» Task requirements
Line by line, retype the material with nothing left out.

» Information shown
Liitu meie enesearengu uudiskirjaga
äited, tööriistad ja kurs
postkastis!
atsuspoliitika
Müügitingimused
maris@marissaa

» Completed task
Liitu meie enesearengu uudiskirjaga
äited, tööriistad ja kurs
postkastis!
atsuspoliitika
Müügitingimused
maris@marissaa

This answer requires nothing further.